Favorite line: A queen loses her crown when she loses her virginity.
And a queen becomes a bitch when she likes it.

This poem addresses the objectification and sexualization of women we've spoken about in class throughout the semester. She addresses how we've taken the "crowns" from females in society and in doing so reduced them to sexual objects devoid a voice. She uses colloquials, slang terms that many young people use, such as "hoes, bitches, bimbos, bad bitches, hit-it-from-the-back" and turns it around to show how messed up it is to use this type of language to describe females. The idea of taking women's crowns, is to shame them from their sexual freedom, which Kai closes with. Because "sexual freedom isn’t acceptable for women, due to the misogyny massaged into men’s brains" our patriarchal society has normalized slut-shaming and Kai is not afraid to shout that she sees that.


"Fuck I Look Like"


Favorite line: "apparently Maya Angelou is inferior due to her grammatical errors, but white man Mark Twain can write a whole novel in nothing but grammatical errors and that shit is a literary masterpiece. Well I can’t help but to pardon my people’s slang because real niggas ain’t real niggas if they don’t got a twang I won’t apologize."

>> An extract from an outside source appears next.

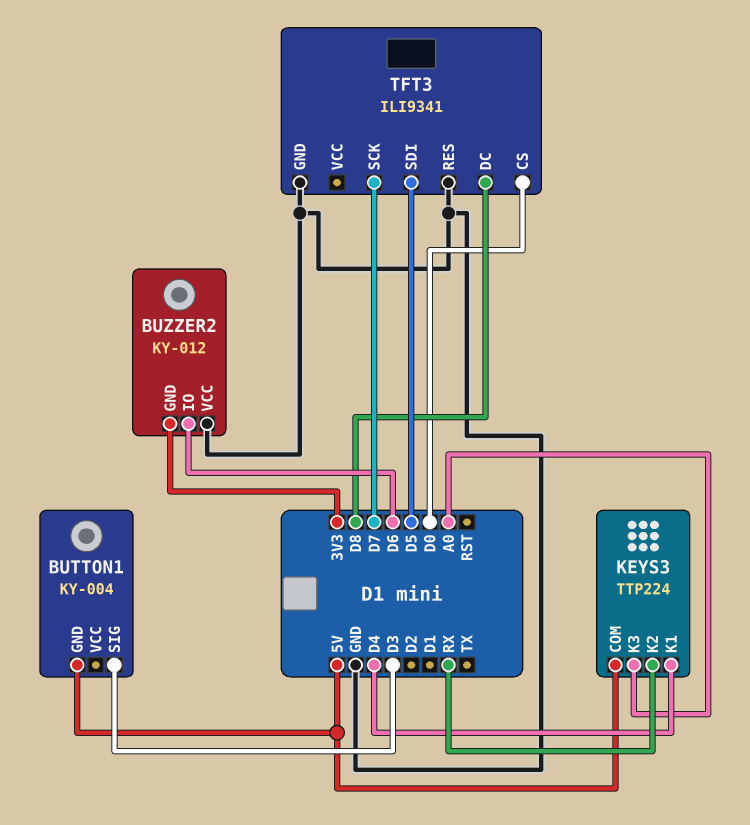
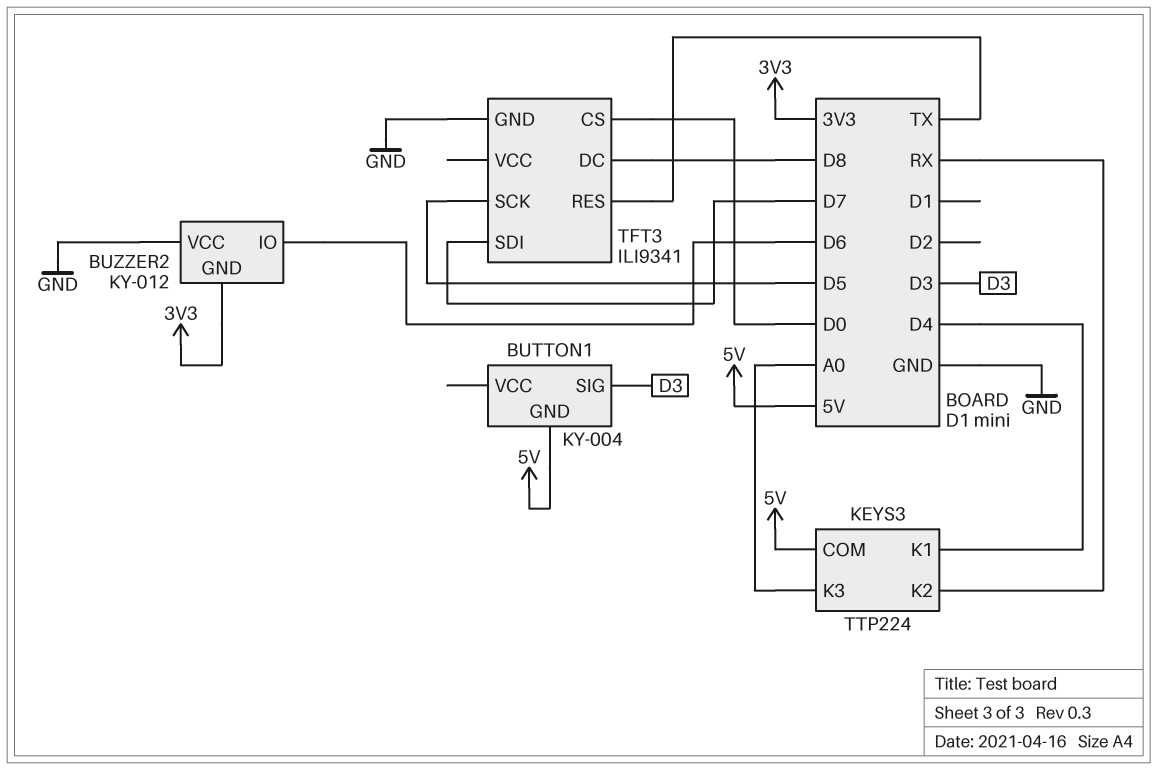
TFT3 pin RES: GND -> TX
TFT3 pin SCK: D7 -> D5
TFT3 pin SDI: D5 -> D7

In "Fuck I Look Like" Kai exposes the racism associated with intellect and education. We don't realize how microaggressions such as aligning "smartness" with "whiteness" is just as racist as assuming black people don't deserve to learn how to read because their inferior. She yet again exposes how fucked up our society is, using her experiences channeled through poetry. it adds to the dialogue as to why white intellectuals are seen as the cream of the crop in academia, while people of color intellectuals are positioned below the default white group. She brings up another issue of "whitening one's voice" as a way to speak more like the "white man" to distance him/herself from their minority race; such as degrading African American "ghetto" language as an inferior mode of communication. 


I feel like Kai Davis is the slam poet version of bell hooks. She is able to manipulate words to make talking about sexism and racism in a way that is not exclusive or solely for theoretical, academics. She smashes the barriers between age and cultural criticism, proving that teenagers know how fucked up our society is and can see the white-supremacist-capitalist-patriarchy.